Seems I've found yet another way to crash Cubase (toggling between enabled/disabled is what did it this time).
I'm getting reeeeally fed up with it tbh..

Thanks for the suggestion anyway, Like @Phillip I gave up on disabled templates a while back and switched (back) to VE but that never worked 100% either

Quick question for the OP:
Do some of your disabled tracks still show the M(ute) and S(olo) buttons? 
(greyed out but visible nonetheless?)


----------



## jononotbono (May 28, 2017)

Yeah Cubase's track preset option is great. Although I do use some disabled Instrument tracks in my template for things I don't use all the time, the majority are midi Tracks connected to VEPro as I hate waiting for things to keep loading. My template is now at 2296 tracks. Adding more computers is my preferred option.


----------



## airflamesred (May 28, 2017)

jononotbono said:


> My template is now at 2296 tracks.


Get out of here!


----------



## ChristopherDoucet (May 28, 2017)

jononotbono said:


> Yeah Cubase's track preset option is great. Although I do use some disabled Instrument tracks in my template for things I don't use all the time, the majority are midi Tracks connected to VEPro as I hate waiting for things to keep loading. My template is now at 2296 tracks. Adding more computers is my preferred option.



How many computers are you using with your 2296 template?

Are those tracks in surround or Stereo?


----------



## jononotbono (May 28, 2017)

airflamesred said:


> Get out of here!



Sorry, my bad, I forgot I deleted a load of Audio tracks a couple of days ago. It's actually at 2247. I shall endeavour to pump that up to 3k as soon as possible.


----------



## jononotbono (May 28, 2017)

ChristopherDoucet said:


> How many computers are you using with your 2296 template?
> 
> Are those tracks in surround or Stereo?

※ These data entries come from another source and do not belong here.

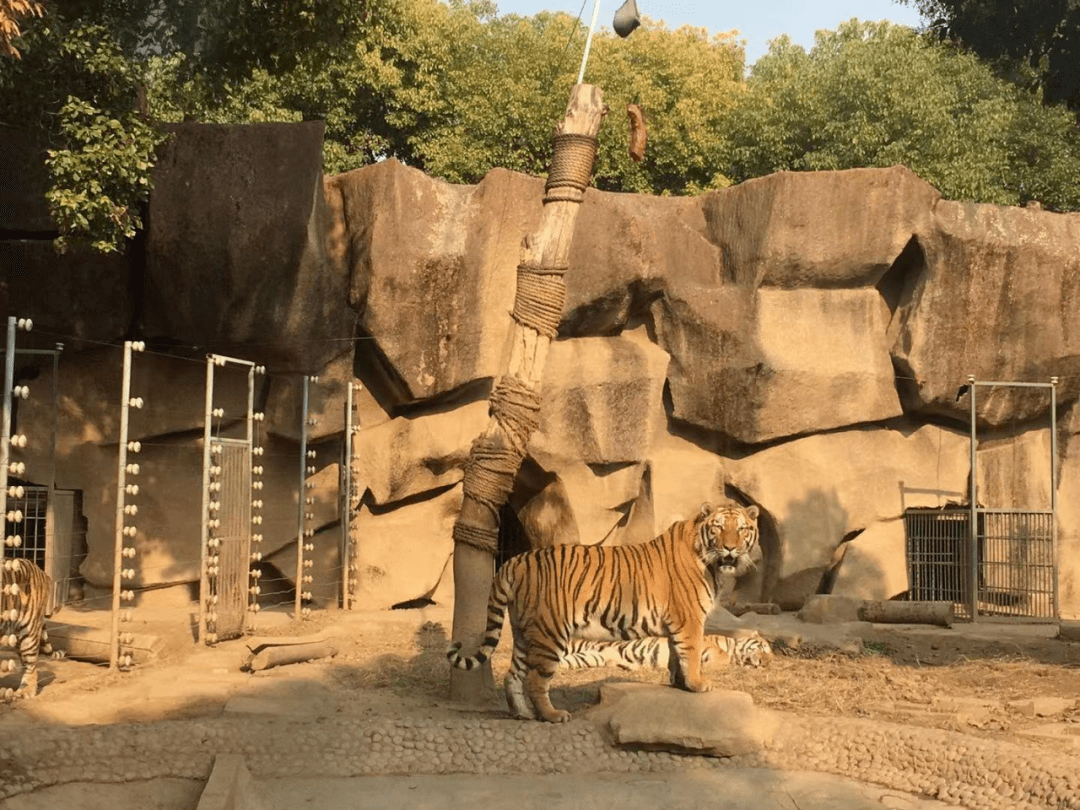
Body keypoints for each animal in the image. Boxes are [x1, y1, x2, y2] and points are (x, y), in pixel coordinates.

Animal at [447, 501, 760, 721]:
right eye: (718, 528)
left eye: (741, 529)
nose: (730, 548)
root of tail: (514, 561)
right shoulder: (690, 619)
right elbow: (691, 653)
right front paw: (697, 684)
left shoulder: (678, 622)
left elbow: (676, 654)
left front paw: (681, 685)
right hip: (551, 631)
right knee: (536, 680)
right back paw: (553, 716)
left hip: (524, 630)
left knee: (513, 675)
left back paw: (523, 714)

2 Computers and just in Stereo. I haven't moved to Surround yet but if I'm successful with a Video game pitch a recently did I shall make the move to quad to begin with and have a rethink about templates (after learning how to use and mix in Surround) solely for quad and Surround. I really want to build a 2nd Slave but I have other financial priorities at the minute.


----------



## T.j. (Jun 5, 2017)

@lucor 

Did you notice any increase in Asio use with this template even though tracks are disabled?
I've been working on a template that has a lot of folders with disabled tracks so i don't have to load them inside of kontakt but something strange is happening though:
A. The 'base' level on the meter is higher even though nothing is enabled (not a lot but say 15% with nothing active).
B. If i take my regular piano (same patch as always) and hold down the pedal i can see the asio meters rising rapidly.
The same piano in an empty project doesn't even go above the 10% mark with sustain pedal pressed infinitely.
When i add a stringpatch to layer it, it quickly shoots up to nearly 100%.
I've deactivated all plugins that could be cpu intensive and disabled all sends,
so it should technically be the same: just those patches to a master bus but it behaves totally different.

any ideas what could be causing it?
I tried the Asio guard options (usually have it off completely) but that didn't make any difference


----------